§ ASSIGNED TASK: Copy all the text in the listing below word for word, with no changes. Leave the pictures out of your answer.

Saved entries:
● ● ● ● ●

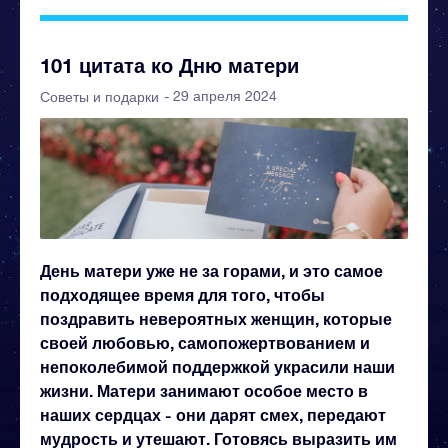
101 цитата ко Дню матери
- 29 апреля 2024
Советы и подарки
День матери уже не за горами, и это самое
подходящее время для того, чтобы
поздравить невероятных женщин, которые
своей любовью, самопожертвованием и
непоколебимой поддержкой украсили наши
жизни. Матери занимают особое место в
наших сердцах - они дарят смех, передают
мудрость и утешают.
Готовясь выразить им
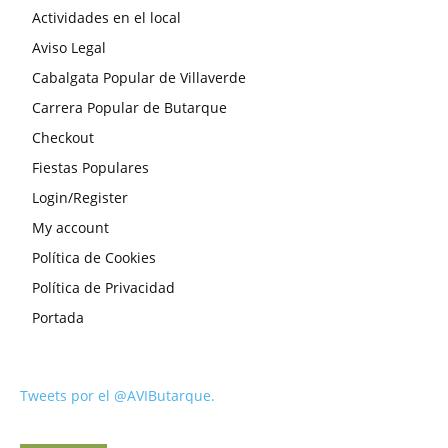
Actividades en el local
Aviso Legal
Cabalgata Popular de Villaverde
Carrera Popular de Butarque
Checkout
Fiestas Populares
Login/Register
My account
Política de Cookies
Política de Privacidad
Portada
Tweets por el @AVIButarque.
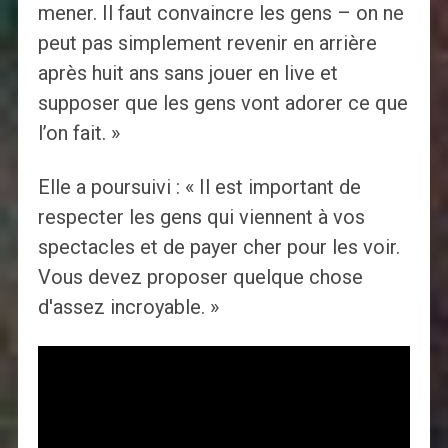
mener. Il faut convaincre les gens – on ne
peut pas simplement revenir en arrière
après huit ans sans jouer en live et
supposer que les gens vont adorer ce que
l’on fait. »
Elle a poursuivi : « Il est important de
respecter les gens qui viennent à vos
spectacles et de payer cher pour les voir.
Vous devez proposer quelque chose
d'assez incroyable. »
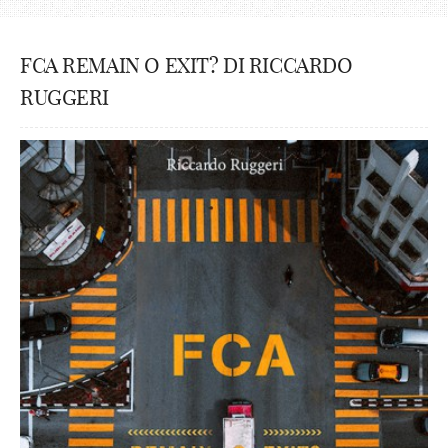
FCA REMAIN O EXIT? DI RICCARDO
RUGGERI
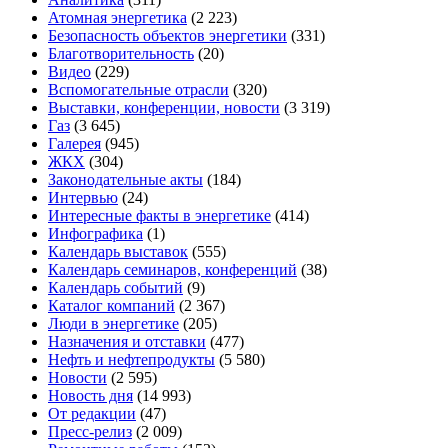
Атомная энергетика
(2 223)
Безопасность объектов энергетики
(331)
Благотворительность
(20)
Видео
(229)
Вспомогательные отрасли
(320)
Выставки, конференции, новости
(3 319)
Газ
(3 645)
Галерея
(945)
ЖКХ
(304)
Законодательные акты
(184)
Интервью
(24)
Интересные факты в энергетике
(414)
Инфографика
(1)
Календарь выставок
(555)
Календарь семинаров, конференций
(38)
Календарь событий
(9)
Каталог компаний
(2 367)
Люди в энергетике
(205)
Назначения и отставки
(477)
Нефть и нефтепродукты
(5 580)
Новости
(2 595)
Новость дня
(14 993)
От редакции
(47)
Пресс-релиз
(2 009)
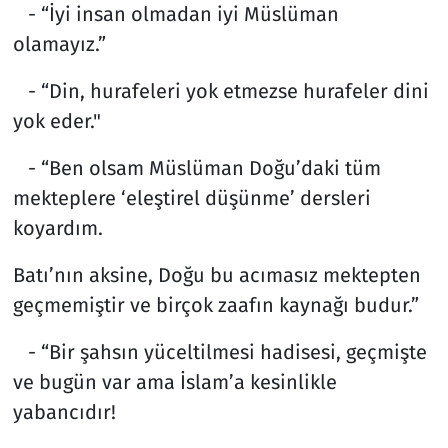
- “İyi insan olmadan iyi Müslüman
olamayız.”
- “Din, hurafeleri yok etmezse hurafeler dini
yok eder."
- “Ben olsam Müslüman Doğu’daki tüm
mekteplere ‘eleştirel düşünme’ dersleri
koyardım.
Batı’nın aksine, Doğu bu acımasız mektepten
geçmemiştir ve birçok zaafın kaynağı budur.”
- “Bir şahsın yüceltilmesi hadisesi, geçmişte
ve bugün var ama İslam’a kesinlikle
yabancıdır!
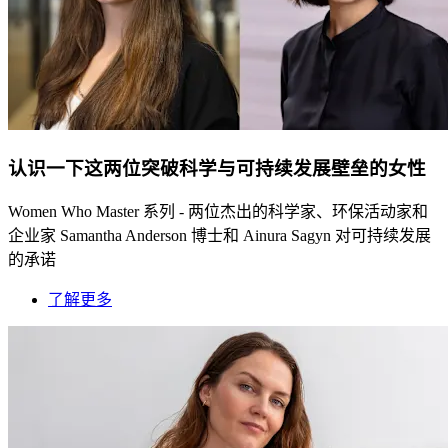
认识一下这两位突破科学与可持续发展壁垒的女性
Women Who Master 系列 - 两位杰出的科学家、环保活动家和
企业家 Samantha Anderson 博士和 Ainura Sagyn 对可持续发展
的承诺
了解更多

● ● ● ● ●

§ TASK ANSWER:
101 цитата ко Дню матери
- 29 апреля 2024
Советы и подарки
День матери уже не за горами, и это самое
подходящее время для того, чтобы
поздравить невероятных женщин, которые
своей любовью, самопожертвованием и
непоколебимой поддержкой украсили наши
жизни. Матери занимают особое место в
наших сердцах - они дарят смех, передают
мудрость и утешают.
Готовясь выразить им
Actividades en el local
Aviso Legal
Cabalgata Popular de Villaverde
Carrera Popular de Butarque
Checkout
Fiestas Populares
Login/Register
My account
Política de Cookies
Política de Privacidad
Portada
Tweets por el @AVIButarque.
mener. Il faut convaincre les gens – on ne
peut pas simplement revenir en arrière
après huit ans sans jouer en live et
supposer que les gens vont adorer ce que
l’on fait. »
Elle a poursuivi : « Il est important de
respecter les gens qui viennent à vos
spectacles et de payer cher pour les voir.
Vous devez proposer quelque chose
d'assez incroyable. »
FCA REMAIN O EXIT? DI RICCARDO
RUGGERI
Атомная энергетика
(2 223)
Безопасность объектов энергетики
(331)
Благотворительность
(20)
Видео
(229)
Вспомогательные отрасли
(320)
Выставки, конференции, новости
(3 319)
Газ
(3 645)
Галерея
(945)
ЖКХ
(304)
Законодательные акты
(184)
Интервью
(24)
Интересные факты в энергетике
(414)
Инфографика
(1)
Календарь выставок
(555)
Календарь семинаров, конференций
(38)
Календарь событий
(9)
Каталог компаний
(2 367)
Люди в энергетике
(205)
Назначения и отставки
(477)
Нефть и нефтепродукты
(5 580)
Новости
(2 595)
Новость дня
(14 993)
От редакции
(47)
Пресс-релиз
(2 009)
- “İyi insan olmadan iyi Müslüman
olamayız.”
- “Din, hurafeleri yok etmezse hurafeler dini
yok eder."
- “Ben olsam Müslüman Doğu’daki tüm
mekteplere ‘eleştirel düşünme’ dersleri
koyardım.
Batı’nın aksine, Doğu bu acımasız mektepten
geçmemiştir ve birçok zaafın kaynağı budur.”
- “Bir şahsın yüceltilmesi hadisesi, geçmişte
ve bugün var ama İslam’a kesinlikle
yabancıdır!
认识一下这两位突破科学与可持续发展壁垒的女性
Women Who Master 系列 - 两位杰出的科学家、环保活动家和
企业家 Samantha Anderson 博士和 Ainura Sagyn 对可持续发展
的承诺
了解更多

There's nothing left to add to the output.